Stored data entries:

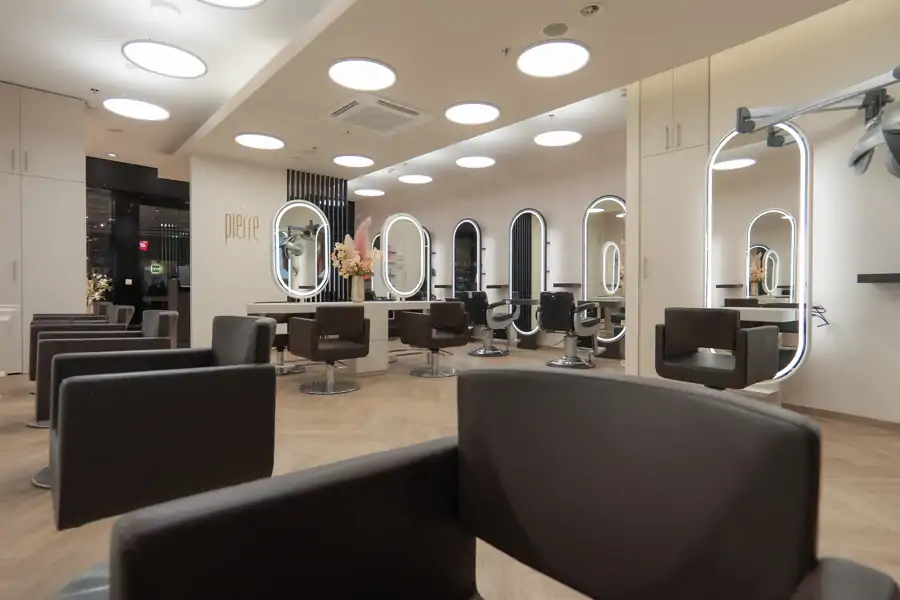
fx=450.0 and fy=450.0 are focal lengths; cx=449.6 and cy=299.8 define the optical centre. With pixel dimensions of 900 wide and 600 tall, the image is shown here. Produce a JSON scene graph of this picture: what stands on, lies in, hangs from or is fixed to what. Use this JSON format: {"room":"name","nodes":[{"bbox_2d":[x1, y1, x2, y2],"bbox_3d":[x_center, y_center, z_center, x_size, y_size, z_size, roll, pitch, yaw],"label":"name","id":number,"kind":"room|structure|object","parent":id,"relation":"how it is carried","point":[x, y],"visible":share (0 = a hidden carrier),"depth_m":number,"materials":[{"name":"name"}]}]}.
{"room":"shop","nodes":[
{"label":"shop","id":0,"kind":"room"},
{"bbox_2d":[86,157,189,339],"bbox_3d":[-5.635,-0.813,8.120,4.310,3.154,0.195,0,1,-42],"label":"glass door","id":1,"kind":"structure","parent":0,"point":[120,291],"depth_m":8.01,"materials":[{"name":"black glass"}]},
{"bbox_2d":[138,239,148,251],"bbox_3d":[-5.789,-1.018,8.505,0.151,0.219,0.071,0,1,-42],"label":"sign","id":2,"kind":"object","parent":1,"relation":"attached to","point":[143,245],"visible":0.95,"depth_m":8.49,"materials":[{"name":"red"}]},
{"bbox_2d":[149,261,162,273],"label":"exit sign","id":3,"kind":"object","parent":1,"relation":"attached to","point":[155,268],"visible":0.96,"depth_m":8.79,"materials":[{"name":"green plastic"}]},
{"bbox_2d":[189,154,284,351],"bbox_3d":[-3.005,-0.681,6.376,1.256,2.890,0.190,0,1,-42],"label":"partition wall","id":4,"kind":"structure","parent":0,"point":[256,189],"depth_m":6.23,"materials":[{"name":"white paint"}]},
{"bbox_2d":[224,212,260,242],"bbox_3d":[-2.904,-1.013,6.299,0.476,0.442,0.014,0,1,-42],"label":"wall lettering","id":5,"kind":"object","parent":4,"relation":"attached to","point":[226,237],"visible":0.99,"depth_m":6.28,"materials":[{"name":"gold"}]},
{"bbox_2d":[289,169,352,303],"bbox_3d":[-2.048,-0.653,7.087,1.084,2.728,0.033,0,1,-42],"label":"slatted screen","id":6,"kind":"object","parent":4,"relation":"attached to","point":[317,203],"visible":0.4,"depth_m":7.12,"materials":[{"name":"black"}]},
{"bbox_2d":[0,0,872,186],"bbox_3d":[-1.644,-2.175,4.065,8.539,0.201,12.037,0,1,-42],"label":"ceiling","id":7,"kind":"structure","parent":0,"point":[171,100],"depth_m":4.00,"materials":[{"name":"white paint"}]},
{"bbox_2d":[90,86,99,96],"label":"ceiling sprinkler","id":8,"kind":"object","parent":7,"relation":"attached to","point":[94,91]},
{"bbox_2d":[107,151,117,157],"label":"recessed downlight","id":9,"kind":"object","parent":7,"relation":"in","point":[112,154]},
{"bbox_2d":[104,97,169,120],"bbox_3d":[-3.276,-2.097,4.722,0.580,0.208,0.574,0,1,-42],"label":"ceiling light","id":10,"kind":"object","parent":7,"relation":"attached to","point":[148,109],"visible":0.99,"depth_m":4.70,"materials":[{"name":"white plastic"}]},
{"bbox_2d":[122,39,206,77],"bbox_3d":[-2.319,-2.058,3.690,0.594,0.232,0.589,0,1,-42],"label":"ceiling light","id":11,"kind":"object","parent":7,"relation":"attached to","point":[185,60],"visible":0.99,"depth_m":3.67,"materials":[{"name":"white plastic"}]},
{"bbox_2d":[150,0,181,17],"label":"smoke detector","id":12,"kind":"object","parent":7,"relation":"attached to","point":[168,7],"visible":0.97,"depth_m":3.26,"materials":[{"name":"white"}]},
{"bbox_2d":[194,0,265,8],"bbox_3d":[-1.412,-2.020,2.691,0.657,0.166,0.650,0,1,-42],"label":"ceiling light","id":13,"kind":"object","parent":7,"relation":"attached to","point":[226,0],"visible":0.98,"depth_m":2.98,"materials":[{"name":"white plastic"}]},
{"bbox_2d":[235,132,284,149],"bbox_3d":[-2.275,-1.917,5.412,0.565,0.029,0.563,0,1,-42],"label":"ceiling light","id":14,"kind":"object","parent":7,"relation":"attached to","point":[265,144],"visible":0.99,"depth_m":5.38,"materials":[{"name":"white plastic"}]},
{"bbox_2d":[333,154,374,167],"bbox_3d":[-1.324,-1.934,6.212,0.562,0.040,0.558,0,1,-42],"label":"ceiling light","id":15,"kind":"object","parent":7,"relation":"attached to","point":[351,161],"visible":0.99,"depth_m":6.18,"materials":[{"name":"white plastic"}]},
{"bbox_2d":[328,57,396,90],"bbox_3d":[-0.722,-1.882,3.749,0.578,0.045,0.576,0,1,-42],"label":"ceiling light","id":16,"kind":"object","parent":7,"relation":"attached to","point":[351,67],"visible":0.99,"depth_m":3.70,"materials":[{"name":"white plastic"}]},
{"bbox_2d":[353,188,384,196],"bbox_3d":[-1.556,-2.158,8.669,0.575,0.152,0.578,0,1,-42],"label":"ceiling light","id":17,"kind":"object","parent":7,"relation":"attached to","point":[370,193],"visible":0.99,"depth_m":8.62,"materials":[{"name":"white plastic"}]},
{"bbox_2d":[320,94,430,134],"bbox_3d":[-0.759,-1.882,4.637,0.897,0.066,0.868,0,1,-42],"label":"air conditioner","id":18,"kind":"object","parent":7,"relation":"in","point":[414,114],"visible":0.99,"depth_m":4.54,"materials":[{"name":"white plastic"}]},
{"bbox_2d":[398,173,433,183],"bbox_3d":[-0.585,-2.111,7.642,0.564,0.109,0.562,0,1,-42],"label":"ceiling light","id":19,"kind":"object","parent":7,"relation":"attached to","point":[411,179],"visible":0.99,"depth_m":7.60,"materials":[{"name":"white plastic"}]},
{"bbox_2d":[445,101,499,124],"bbox_3d":[0.221,-1.891,4.549,0.573,0.036,0.571,0,1,-42],"label":"ceiling light","id":20,"kind":"object","parent":7,"relation":"attached to","point":[481,109],"visible":0.99,"depth_m":4.51,"materials":[{"name":"white plastic"}]},
{"bbox_2d":[455,156,495,168],"bbox_3d":[0.368,-2.046,6.540,0.564,0.054,0.564,0,1,-42],"label":"ceiling light","id":21,"kind":"object","parent":7,"relation":"attached to","point":[474,161],"visible":0.99,"depth_m":6.52,"materials":[{"name":"white plastic"}]},
{"bbox_2d":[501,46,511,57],"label":"ceiling sprinkler","id":22,"kind":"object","parent":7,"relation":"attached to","point":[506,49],"visible":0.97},
{"bbox_2d":[516,39,589,77],"bbox_3d":[0.792,-1.872,3.483,0.569,0.049,0.570,0,1,-42],"label":"ceiling light","id":23,"kind":"object","parent":7,"relation":"attached to","point":[536,55],"visible":0.99,"depth_m":3.44,"materials":[{"name":"white plastic"}]},
{"bbox_2d":[541,22,568,36],"bbox_3d":[0.723,-1.864,3.107,0.195,0.009,0.195,0,1,-42],"label":"ceiling speaker","id":24,"kind":"object","parent":7,"relation":"attached to","point":[552,28],"visible":0.98,"depth_m":3.09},
{"bbox_2d":[533,130,581,146],"bbox_3d":[1.295,-2.003,5.428,0.562,0.090,0.562,0,1,-42],"label":"ceiling light","id":25,"kind":"object","parent":7,"relation":"attached to","point":[560,137],"visible":0.99,"depth_m":5.41,"materials":[{"name":"white plastic"}]},
{"bbox_2d":[580,3,601,16],"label":"spotlight","id":26,"kind":"object","parent":7,"relation":"attached to","point":[594,7],"visible":0.98,"depth_m":2.85,"materials":[{"name":"white"}]},
{"bbox_2d":[0,342,899,599],"bbox_3d":[-1.661,0.853,4.203,8.639,0.106,12.625,0,1,-42],"label":"floor","id":27,"kind":"structure","parent":0,"point":[2,438],"depth_m":2.39,"materials":[{"name":"brown wood"}]},
{"bbox_2d":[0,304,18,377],"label":"white cabinet","id":28,"kind":"object","parent":27,"relation":"on","point":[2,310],"visible":0.99,"depth_m":3.40,"materials":[{"name":"white paint"}]},
{"bbox_2d":[0,82,85,374],"bbox_3d":[-4.616,-0.706,4.693,1.211,2.972,0.551,0,1,-42],"label":"tall cabinet","id":29,"kind":"object","parent":27,"relation":"on","point":[46,125],"visible":0.84,"depth_m":4.69,"materials":[{"name":"white paint"}]},
{"bbox_2d":[32,303,120,323],"bbox_3d":[-3.896,0.371,4.710,0.664,0.680,0.720,0,1,-42],"label":"armchair","id":30,"kind":"object","parent":27,"relation":"on","point":[108,305],"visible":0.22,"depth_m":4.63,"materials":[{"name":"brown leather"}]},
{"bbox_2d":[27,303,134,378],"bbox_3d":[-3.083,0.423,3.801,0.715,0.739,0.656,0,1,-42],"label":"armchair","id":31,"kind":"object","parent":27,"relation":"on","point":[83,319],"visible":0.27,"depth_m":3.66,"materials":[{"name":"brown leather"}]},
{"bbox_2d":[86,270,112,309],"bbox_3d":[-5.538,0.097,6.951,0.553,1.164,0.542,0,1,-42],"label":"flower arrangement","id":32,"kind":"object","parent":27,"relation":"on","point":[103,282],"visible":0.48,"depth_m":6.95,"materials":[{"name":"plant"}]},
{"bbox_2d":[32,310,178,428],"bbox_3d":[-1.759,0.449,2.347,0.620,0.743,0.628,0,1,-42],"label":"armchair","id":33,"kind":"object","parent":27,"relation":"on","point":[57,341],"visible":0.39,"depth_m":2.12,"materials":[{"name":"leather"}]},
{"bbox_2d":[42,317,280,584],"bbox_3d":[-0.938,0.453,1.485,0.605,0.768,0.627,0,1,-42],"label":"armchair","id":34,"kind":"object","parent":27,"relation":"on","point":[150,431],"visible":0.93,"depth_m":1.25,"materials":[{"name":"black leather"}]},
{"bbox_2d":[271,322,305,375],"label":"salon chair","id":35,"kind":"object","parent":27,"relation":"on","point":[279,348],"visible":0.33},
{"bbox_2d":[289,305,369,394],"bbox_3d":[-1.087,0.418,4.068,0.617,0.757,0.600,0,1,-42],"label":"salon chair","id":36,"kind":"object","parent":27,"relation":"on","point":[312,348],"visible":1,"depth_m":3.88,"materials":[{"name":"leather"}]},
{"bbox_2d":[248,300,435,375],"bbox_3d":[-1.050,0.405,4.968,2.295,0.782,0.703,0,1,-42],"label":"table","id":37,"kind":"object","parent":27,"relation":"on","point":[397,303],"visible":0.63,"depth_m":4.82,"materials":[{"name":"white stone"}]},
{"bbox_2d":[271,199,329,300],"bbox_3d":[-1.932,-0.617,5.812,0.780,1.315,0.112,0,1,-42],"label":"mirror","id":38,"kind":"object","parent":37,"relation":"on","point":[303,214],"visible":1,"depth_m":5.77,"materials":[{"name":"mirror"}]},
{"bbox_2d":[350,275,364,302],"bbox_3d":[-1.007,-0.123,4.912,0.146,0.283,0.145,0,1,-42],"label":"vase","id":39,"kind":"object","parent":37,"relation":"on","point":[361,291],"visible":0.95,"depth_m":4.86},
{"bbox_2d":[331,217,378,277],"bbox_3d":[-1.033,-0.450,4.945,0.557,0.921,0.505,0,1,-42],"label":"flower arrangement","id":40,"kind":"object","parent":39,"relation":"in","point":[367,270],"visible":0.86,"depth_m":4.88,"materials":[{"name":"plant"}]},
{"bbox_2d":[381,212,427,299],"bbox_3d":[-0.564,-0.533,5.580,0.649,1.082,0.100,0,1,-42],"label":"lighted mirror","id":41,"kind":"object","parent":37,"relation":"on","point":[420,230],"visible":1,"depth_m":5.54,"materials":[{"name":"white mirror"}]},
{"bbox_2d":[398,301,469,376],"bbox_3d":[-0.148,0.406,4.866,0.631,0.763,0.605,0,1,-42],"label":"salon chair","id":42,"kind":"object","parent":27,"relation":"on","point":[450,322],"visible":1,"depth_m":4.68,"materials":[{"name":"leather"}]},
{"bbox_2d":[457,291,516,356],"bbox_3d":[0.529,0.328,6.424,0.710,0.881,0.655,0,1,-42],"label":"salon chair","id":43,"kind":"object","parent":27,"relation":"on","point":[488,352],"visible":0.96,"depth_m":6.25,"materials":[{"name":"leather"}]},
{"bbox_2d":[99,364,898,599],"bbox_3d":[0.030,0.476,0.440,0.579,0.747,0.600,0,1,-42],"label":"armchair","id":44,"kind":"object","parent":27,"relation":"on","point":[513,371],"visible":0.99,"depth_m":0.53,"materials":[{"name":"black leather"}]},
{"bbox_2d":[538,291,602,368],"bbox_3d":[1.411,0.345,5.437,0.648,0.877,0.654,0,1,-42],"label":"salon chair","id":45,"kind":"object","parent":27,"relation":"on","point":[592,322],"visible":1,"depth_m":5.28,"materials":[{"name":"black leather"}]},
{"bbox_2d":[628,58,709,377],"bbox_3d":[2.082,-0.678,4.144,0.485,3.042,0.620,0,1,-42],"label":"tall cabinet","id":46,"kind":"object","parent":27,"relation":"on","point":[668,107],"visible":0.59,"depth_m":4.01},
{"bbox_2d":[656,307,778,392],"bbox_3d":[1.670,0.441,2.855,0.568,0.788,0.577,0,1,-42],"label":"salon chair","id":47,"kind":"object","parent":27,"relation":"on","point":[724,320],"visible":0.98,"depth_m":2.70,"materials":[{"name":"black leather"}]},
{"bbox_2d":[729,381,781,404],"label":"footrest","id":48,"kind":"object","parent":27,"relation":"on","point":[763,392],"visible":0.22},
{"bbox_2d":[354,134,627,356],"bbox_3d":[0.471,-0.789,8.273,0.207,3.073,7.975,0,1,-42],"label":"back wall","id":49,"kind":"structure","parent":0,"point":[464,210],"depth_m":7.43,"materials":[{"name":"white paint"}]},
{"bbox_2d":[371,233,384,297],"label":"mirror","id":50,"kind":"object","parent":49,"relation":"attached to","point":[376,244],"visible":0.4,"depth_m":10.15,"materials":[{"name":"mirror"}]},
{"bbox_2d":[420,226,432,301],"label":"mirror","id":51,"kind":"object","parent":49,"relation":"attached to","point":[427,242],"visible":0.44,"depth_m":8.96,"materials":[{"name":"black mirror"}]},
{"bbox_2d":[451,218,482,294],"bbox_3d":[0.307,-0.433,8.258,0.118,2.072,0.766,0,1,-42],"label":"arched mirror","id":52,"kind":"object","parent":49,"relation":"attached to","point":[464,242],"visible":0.9,"depth_m":8.20,"materials":[{"name":"black mirror"}]},
{"bbox_2d":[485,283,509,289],"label":"wall shelf","id":53,"kind":"object","parent":49,"relation":"attached to","point":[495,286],"visible":0.93,"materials":[{"name":"wood"}]},
{"bbox_2d":[509,208,547,340],"bbox_3d":[1.235,-0.337,7.111,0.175,2.172,0.707,0,1,-42],"label":"mirror","id":54,"kind":"object","parent":49,"relation":"attached to","point":[525,230],"visible":0.97,"depth_m":7.07,"materials":[{"name":"black mirror"}]},
{"bbox_2d":[553,281,580,287],"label":"wall shelf","id":55,"kind":"object","parent":49,"relation":"attached to","point":[569,284],"visible":0.93,"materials":[{"name":"wood"}]},
{"bbox_2d":[582,195,626,352],"bbox_3d":[2.132,-0.318,6.086,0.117,2.167,0.762,0,1,-42],"label":"lighted mirror","id":56,"kind":"object","parent":49,"relation":"attached to","point":[610,217],"visible":0.86,"depth_m":6.08,"materials":[{"name":"mirror"}]},
{"bbox_2d":[650,0,899,431],"bbox_3d":[3.194,-0.652,2.427,0.291,2.999,3.811,0,1,-30],"label":"right wall","id":57,"kind":"structure","parent":0,"point":[818,354],"depth_m":3.06,"materials":[{"name":"paint"}]},
{"bbox_2d":[707,120,810,381],"bbox_3d":[2.251,-0.331,3.349,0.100,2.004,0.715,0,1,-30],"label":"lighted mirror","id":58,"kind":"object","parent":57,"relation":"attached to","point":[752,240],"visible":0.86,"depth_m":3.27,"materials":[{"name":"mirror"}]},
{"bbox_2d":[734,66,899,138],"bbox_3d":[2.345,-1.199,2.509,0.611,0.308,1.719,1,1,-27],"label":"arm","id":59,"kind":"object","parent":57,"relation":"attached to","point":[767,123],"visible":0.93,"depth_m":2.70},
{"bbox_2d":[846,98,899,178],"bbox_3d":[2.520,-0.936,2.561,0.349,0.475,0.448,0,1,20],"label":"hair dryer","id":60,"kind":"object","parent":59,"relation":"hanging from","point":[863,154],"visible":0.93,"depth_m":2.56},
{"bbox_2d":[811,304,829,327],"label":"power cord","id":61,"kind":"object","parent":57,"relation":"attached to","point":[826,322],"visible":0.6,"depth_m":3.10,"materials":[{"name":"black plastic"}]},
{"bbox_2d":[785,402,899,434],"bbox_3d":[3.046,0.807,2.448,0.012,0.063,2.864,0,1,-30],"label":"baseboard","id":62,"kind":"structure","parent":57,"relation":"attached to","point":[853,418],"depth_m":3.06,"materials":[{"name":"brown wood"}]},
{"bbox_2d":[856,272,899,283],"bbox_3d":[2.806,-0.137,2.655,0.139,0.056,0.581,0,1,-29],"label":"wall shelf","id":63,"kind":"object","parent":57,"relation":"attached to","point":[888,275],"visible":0.98,"depth_m":2.78,"materials":[{"name":"black"}]}
]}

> [What you should do]:
Lines with "sprinkler" in the records: how many are there? Give only the number.

> [Solution to this exercise]:
2